The X-ray changes of neonatal mucolipidosis II at 2 mo of age are characteristic. The subperiosteal resorption and new bone formation resembled bone abnormalities in neonatal patients with treatment of prostaglandin E1 to maintain the patency of the ductus arteriosus or with neonatal hyperparathyroidism(17). Consistent with the bone X-ray findings, bone markers show increased turnover of bone. In our patient, the serum levels of ALP and BGP, bone formation markers, were elevated, and an increased level of u-DPD, a bone resorption marker, was also observed. Subsequently, the serum ALP levels decreased markedly from 2 to 6 mo of age; however, the level of u-DPD showed only a slight decrease. We also found that increased periosteal bone formation in the long bones disappeared on X-ray films at 6 mo of age, and the bone mineral density was low at 1 yr old. These findings imply that high bone turnover occurs in patients with mucolipidosis II at a few months of age followed by imbalanced high bone resorption, which may lead to low bone density at the age of 6 mo. In other expressions, this metabolic bone disorder shows a transition from the coupling state to uncoupling.

The association of neonatal hyperparathyroidism and mucolipidosis II has been reported. In the reported cases, the radiological features resembled those of intrauterine hyperparathyroidism, and PTH and ALP were elevated(10). Secondary hyperparathyroidism usually resolves spontaneously by 3 or 4 mo of age. Our case seemed to be different from these cases because there was no apparent metaphyseal irregularity and no elevation of PTH, at least after one month old. Indeed, a recent report suggested two radiological patterns in mucolipidosis types II and III, transient neonatal hyperparathyroidism and progressive osteodystrophy(11). The authors suggested the hypothesis that the progress of osteodystrophy is due to the hypersensitivity of bone to PTH because it is similar to chronic osteitis fibrosa cystica without an increase in PTH levels. More neonatal cases of mucolipidosis are necessary to reach a conclusion on the pathogenesis of the bone phenotype; however, it is unlikely that elevated levels of PTH are always associated with bone changes of infantile patients with mucolipidosis II.

Osteoclasts are terminally differentiated multinucleated giant cells specific for bone resorption. Decalcification of bone and degradation of the bone matrix are undertaken at the site of a resorption pit sealed by a sealing zone and encircled by a ruffled border of osteoclasts and bone matrix because it contains acid and proteolytic enzymes, such as cathepsin K, the defect of which causes pycnodysostosis(18). The membrane of the ruffle border has characteristics identical to those of lysosome in osteoclasts, and thus it is called hemilysosome(19). Therefore, it is reasonable to hypothesize that the function of osteoclasts is impaired in mucolipidosis II, as suggested by Robinson et al., while bone resorption is enhanced in mucolipidosis II(12). The increased bone resorption in mucolipidosis may imply that the targeting of enzymes involved in bone resorption is not disturbed in this disorder. Further examination of the targeting of lysosomal enzymes is necessary to elucidate the mechanism by which bone resorption is enhanced in mucolipidosis II. Another possible mechanism by which bone resorption is enhanced in mucolipidosis II is that the excessive release of lysosomal enzymes by osteoclasts leads to increased bone resorption.

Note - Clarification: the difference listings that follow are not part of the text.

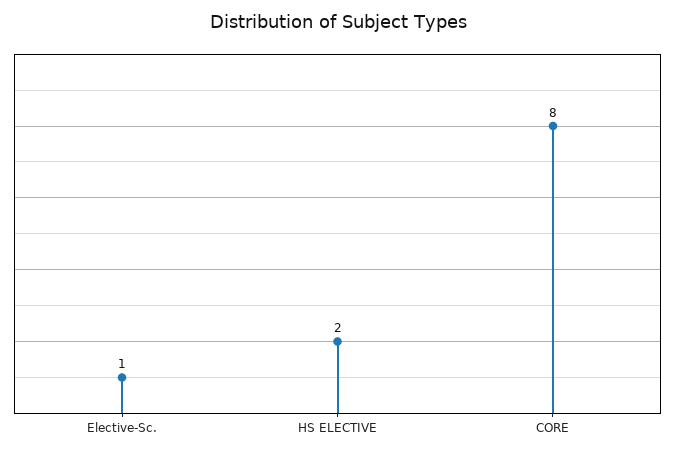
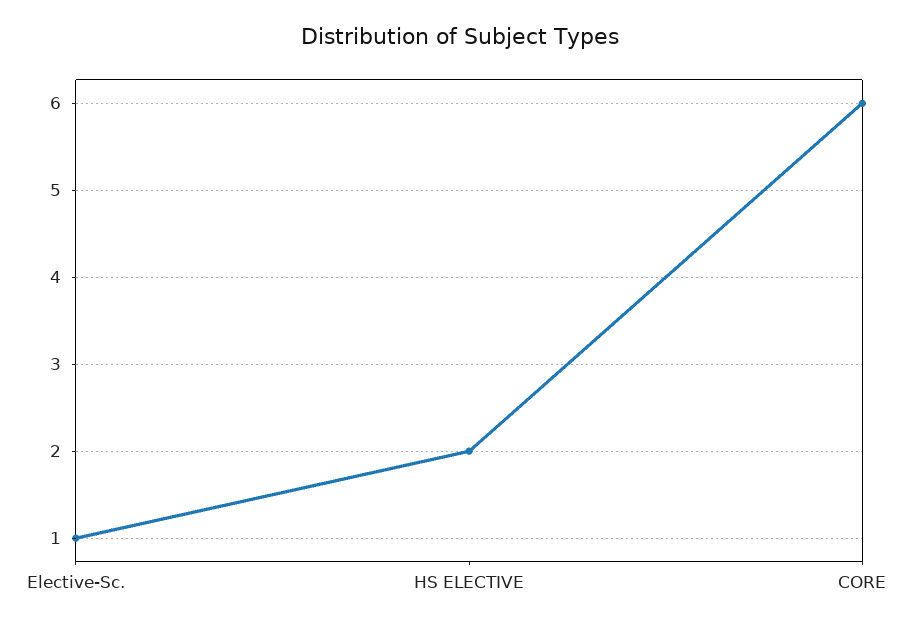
  {
    "Elective-Sc.": 1,
    "HS ELECTIVE": 2,
-   "CORE": 8
+   "CORE": 6
  }

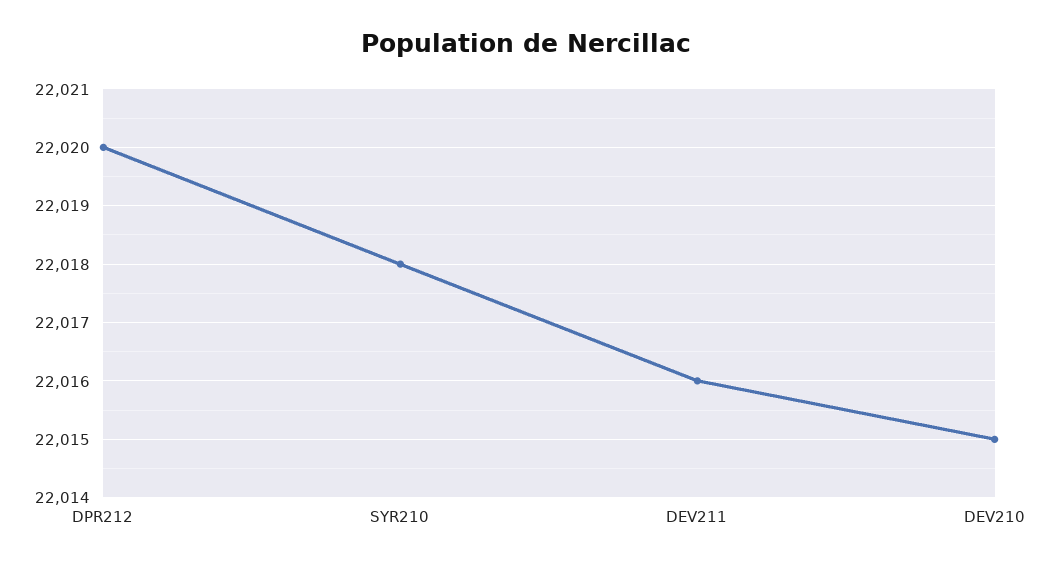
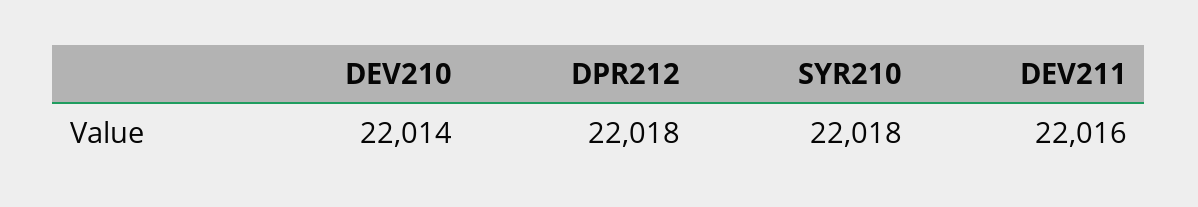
  {
-   "DPR212": 22020,
+   "DPR212": 22018,
    "SYR210": 22018,
    "DEV211": 22016,
-   "DEV210": 22015
+   "DEV210": 22014
  }

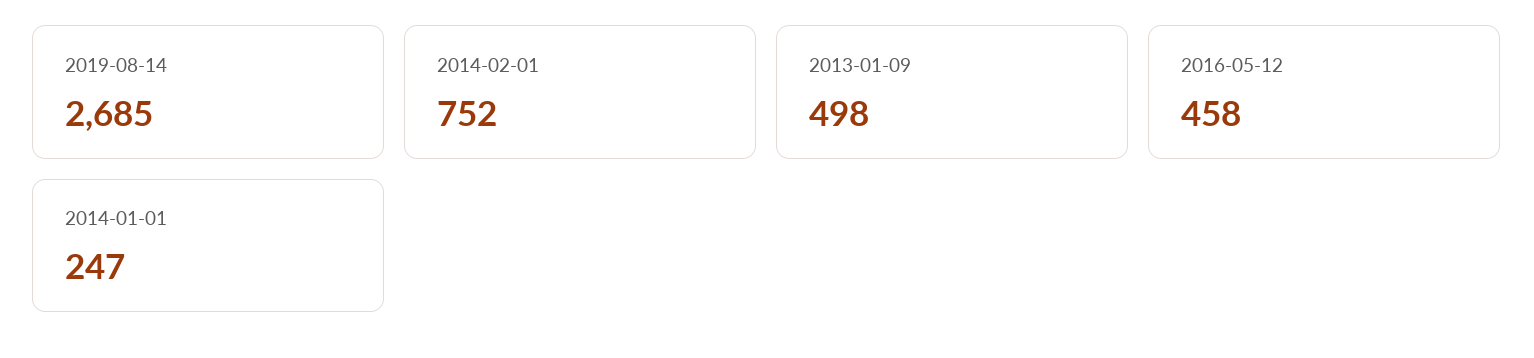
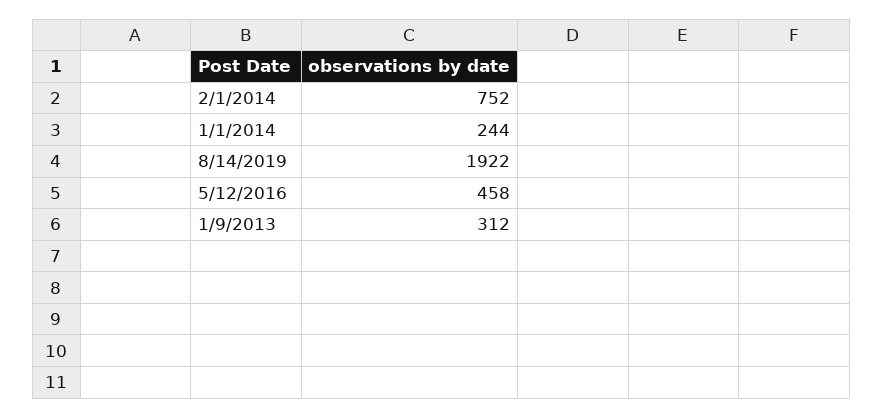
  {
-   "2019-08-14": 2685,
+   "2019-08-14": 1922,
    "2014-02-01": 752,
-   "2013-01-09": 498,
+   "2013-01-09": 312,
    "2016-05-12": 458,
-   "2014-01-01": 247
+   "2014-01-01": 244
  }

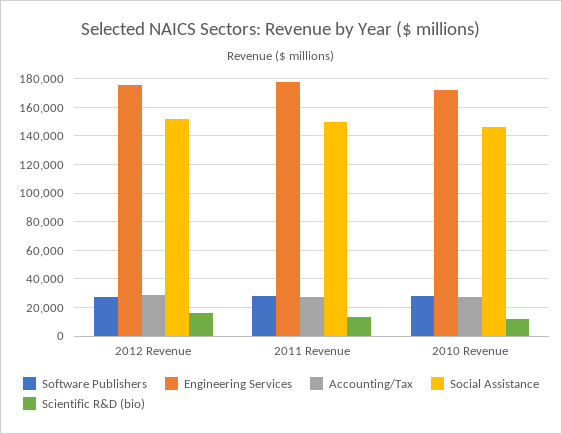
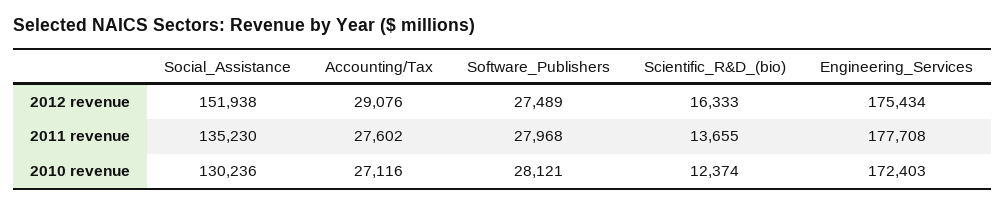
  {
    "Software Publishers": {
      "2012 Revenue": 27489,
      "2011 Revenue": 27968,
      "2010 Revenue": 28121
    },
    "Engineering Services": {
      "2012 Revenue": 175434,
      "2011 Revenue": 177708,
      "2010 Revenue": 172403
    },
    "Accounting/Tax": {
      "2012 Revenue": 29076,
      "2011 Revenue": 27602,
      "2010 Revenue": 27116
    },
    "Social Assistance": {
      "2012 Revenue": 151938,
-     "2011 Revenue": 150000,
+     "2011 Revenue": 135230,
-     "2010 Revenue": 145000
+     "2010 Revenue": 130236
    },
    "Scientific R&D (bio)": {
      "2012 Revenue": 16333,
      "2011 Revenue": 13655,
      "2010 Revenue": 12374
    }
  }

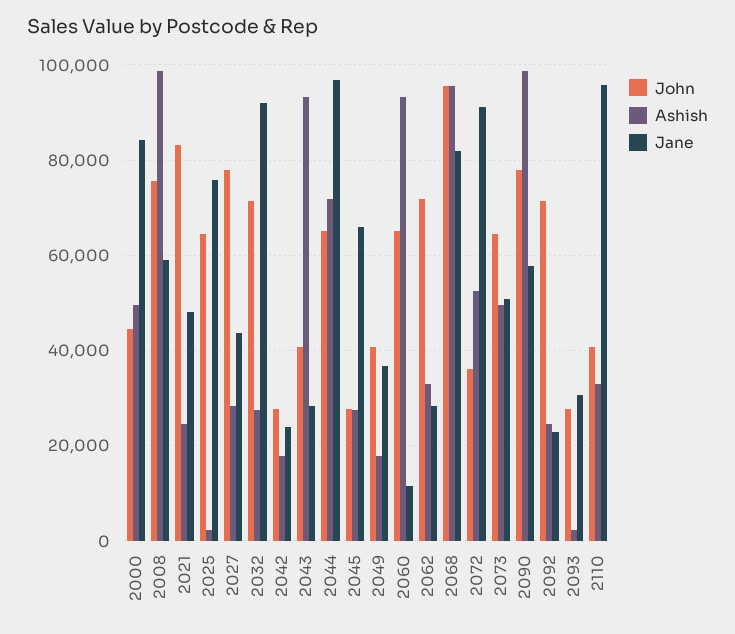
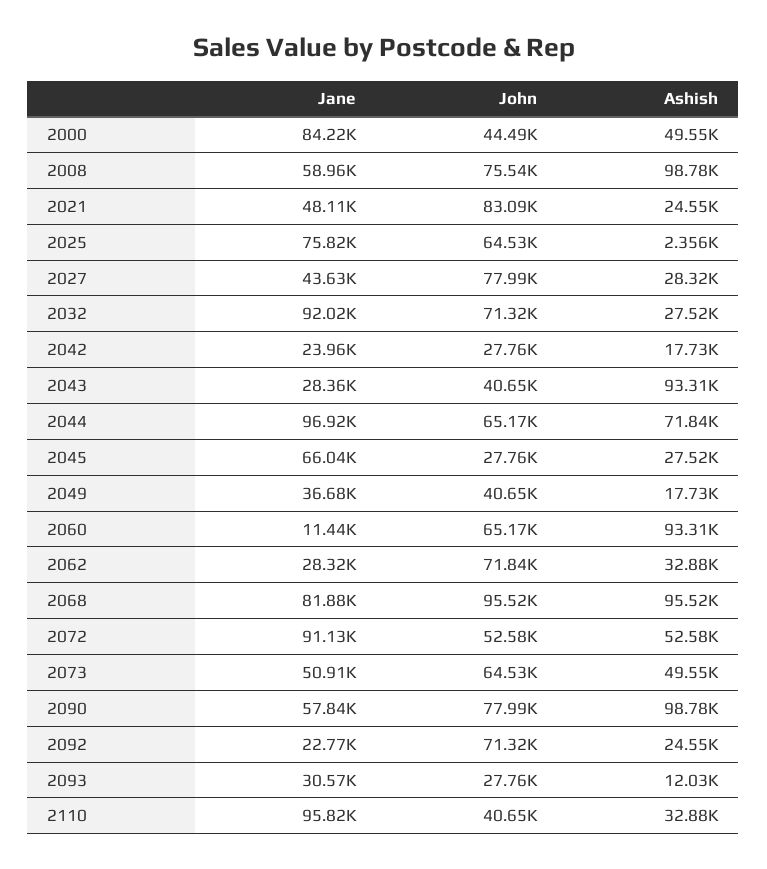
  {
    "John": {
      "2000": 44490,
      "2008": 75540,
      "2021": 83090,
      "2025": 64530,
      "2027": 77990,
      "2032": 71320,
      "2042": 27760,
      "2043": 40650,
      "2044": 65170,
      "2045": 27760,
      "2049": 40650,
      "2060": 65170,
      "2062": 71840,
      "2068": 95520,
-     "2072": 36000,
+     "2072": 52580,
      "2073": 64530,
      "2090": 77990,
      "2092": 71320,
      "2093": 27760,
      "2110": 40650
    },
    "Ashish": {
      "2000": 49550,
      "2008": 98780,
      "2021": 24550,
      "2025": 2356,
      "2027": 28320,
      "2032": 27520,
      "2042": 17730,
      "2043": 93310,
      "2044": 71840,
      "2045": 27520,
      "2049": 17730,
      "2060": 93310,
      "2062": 32880,
      "2068": 95520,
      "2072": 52580,
      "2073": 49550,
      "2090": 98780,
      "2092": 24550,
-     "2093": 2000,
+     "2093": 12030,
      "2110": 32880
    },
    "Jane": {
      "2000": 84220,
      "2008": 58960,
      "2021": 48110,
      "2025": 75820,
      "2027": 43630,
      "2032": 92020,
      "2042": 23960,
      "2043": 28360,
      "2044": 96920,
      "2045": 66040,
      "2049": 36680,
      "2060": 11440,
      "2062": 28320,
      "2068": 81880,
      "2072": 91130,
      "2073": 50910,
      "2090": 57840,
      "2092": 22770,
      "2093": 30570,
      "2110": 95820
    }
  }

In conclusion, a neonatal patient with mucolipidosis II that showed characteristic bone X-ray findings and elevated bone turnover without elevation of the PTH levels was reported in this paper. Characteristic X-ray findings of the bone may contribute to early diagnosis and treatment of mucolipidosis II. Analysis of bone metabolism in mucolipidosis will lead to better understanding of the relationship between bone formation and resorption.